For her solo exhibition at signs and symbols, the Beirut-born, New York–based artist Annabel Daou made the Declaration her point of departure. Rather than offering up a polemical statement, Daou’s show considered the ways in which political language works on us. The centerpiece was WHEN IN THE COURSE OF HUMAN EVENTS, 2019–20, a sprawling, scroll-like text written in white correction fluid on a sheet of dyed microfiber paper almost twenty feet long. (Before this presentation, Daou participated in a six-month residency at the gallery, working as a silent palm reader, writing predictions for visitors, in an ongoing performance piece titled FORTUNE, 2019–, that she reprised once during the exhibition’s run.) Daou’s missive began with the Declaration’s opening line: WHEN IN THE COURSE OF HUMAN EVENTS IT BECOMES NECESSARY . . . The remainder of the piece was composed of hundreds of infinitive phrases: TO TAKE A STEP BACK, TO TAKE A DEEP BREATH, TO HOLD OUT YOUR HANDS, TO HOLD BACK YOUR TEARS, TO SCREAM IN THE NIGHT, TO WAIT FOR THE DAWN . . . Other expressions, which Daou had lifted from other artists and activists—or from everyday conversations—ran the gamut of emotions, evoking variously rage, triumph, and utter despair.

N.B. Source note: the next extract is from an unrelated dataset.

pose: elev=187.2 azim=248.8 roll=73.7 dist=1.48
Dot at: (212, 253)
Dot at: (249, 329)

Daou repeated such language across three different pieces, using a trio of different verb forms. In a small ink-on-microfiber work, RESOLUTION, 2020, she took the first fourteen infinitive phrases from the larger drawing and shifted them into imperatives. The result balanced urgency with a strain of political romanticism: SHOULDER THE BURDEN / BREAK UP THE FIGHT / HOWL AT THE MOON / LEAVE NOTHING BEHIND. For the roughly twenty-five-minute audio piece DECLARATION, 2020, a collaboration with the sound artist Miriam Schickler, Daou read from WHEN IN THE COURSE using the first-person present tense. Such a simple shift was persuasive, providing a real voice to assorted political gestures: “I wear a yellow vest” (referencing the gilets jaunes of France), “I wave the flag,” “I refuse to go to war for a capitalist government.” Occasionally, Daou’s voice was doubled; this effect, as well as slight departures from her script, enforced a sense of all-too-human frustration: “To think of everything you didn’t do” became “I think of everything; I think of everything I didn’t do.” Daou’s text was an overwhelming enumeration of actions—an outline of steps one might take for the greater good. Her words also hinted at the bureaucratic systems that force us to compromise and that grind away at our resolve: “I care too much, I care a little less, I have my doubts, I sign the treaty.”

In the audio’s background, Daou collaged sounds from her daily walks in New York, as well as clips from protests in places such as Lebanon and Chile. It was startling to recognize Cher’s 1966 ballad “Bang Bang (My Baby Shot Me Down),” accompanied by the sound of explosions ringing in the distance—an earworm that in 2020 is at once specific and placeless. Such gestures revealed the artist to be a compassionate Conceptualist.